Das Buch „Die große Kokreation – eine Werkstatt für alle, die nicht mehr untergehen wollen“ zog mich sofort an: „Kokreation“ klang verlockend für mich, nach gemeinsamem Wirken, nach Kreativität und Lust am Gestalten. Bald hatte mich das Buch von Jascha Rohr so gepackt, dass ich es nun zusammenfassen möchte – als Einstieg und Anreiz, sich selbst mit Kokreation zu beschäftigen.
Dabei beantworte ich die folgenden Fragen:
- Was ist Kokreation (nach Jascha Rohr)?
- Wie können wir Transformationsprozesse besser verstehen?
- Wer kreiert hier mit wem?
- Wofür überhaupt Kokreation?
- Warum die „große“ Kokreation?
- Wie verstehe ich Kokreation persönlich?
- Was hätte ich mir noch von dem Buch gewünscht?
Viel Freude beim Lesen!
Was ist Kokreation (nach Jascha Rohr)?
Kokreation ist ein intensiver Prozess, bei dem am Ende etwas völlig Neues entsteht. Auf dem Weg dahin haben sich alle Beteiligten, die Organisation und das Umfeld unweigerlich mitverwandelt.
Am Anfang steht eine gemeinsame Vision. Die schönere Welt, die unser Herz kennt und die es zu benennen gilt. Was soll am Ende anders, besser sein?

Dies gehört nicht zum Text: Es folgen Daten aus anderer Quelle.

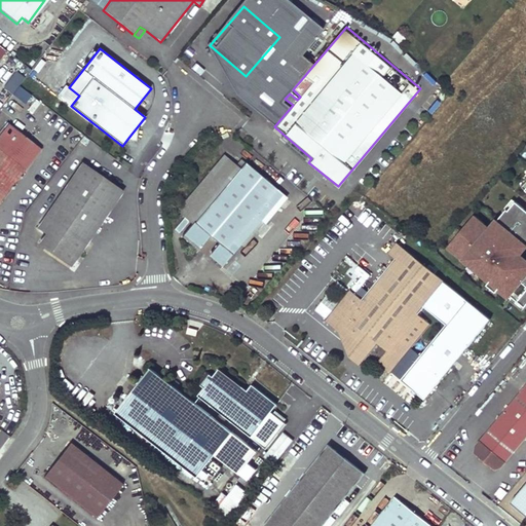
[(14,69),(2,85),(11,92),(25,76),(14,69)]
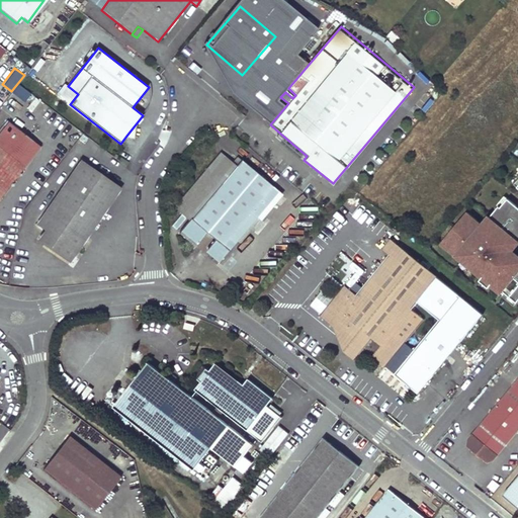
[(78,94),(68,86),(60,96),(70,104),(78,94)]
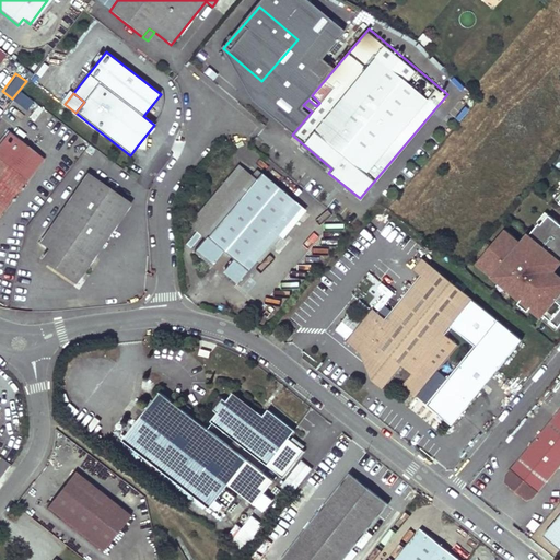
[(7,133),(0,141),(0,214),(26,182),(4,164),(20,144),(7,133)]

„Es gibt kaum etwas Mächtigeres als die Verwirklichung einer gemeinsamen Vision. (…) Wenn Projekte mit einer starken Vision übereinstimmen, fallen die Dinge an ihren Platz, werden kongruent, bestärken sich gegenseitig und werden zu natürlichen Teilen eines größeren Ganzen. Sie sind potenter und kraftvoller als jedes einzelne Projekt oder jede fragmentarische Maßnahme im Schnellschuss, die nicht mit einer verbindenden Vision abgeglichen ist.“
Dann wird eine Intention (eine klar formulierte Absicht) gesetzt. Sie bringt die notwendige Aktivierungsenergie und gibt eine erste Richtung vor. Durch eine klare Intention beginnen wir noch tiefer in den Prozess einzutauchen.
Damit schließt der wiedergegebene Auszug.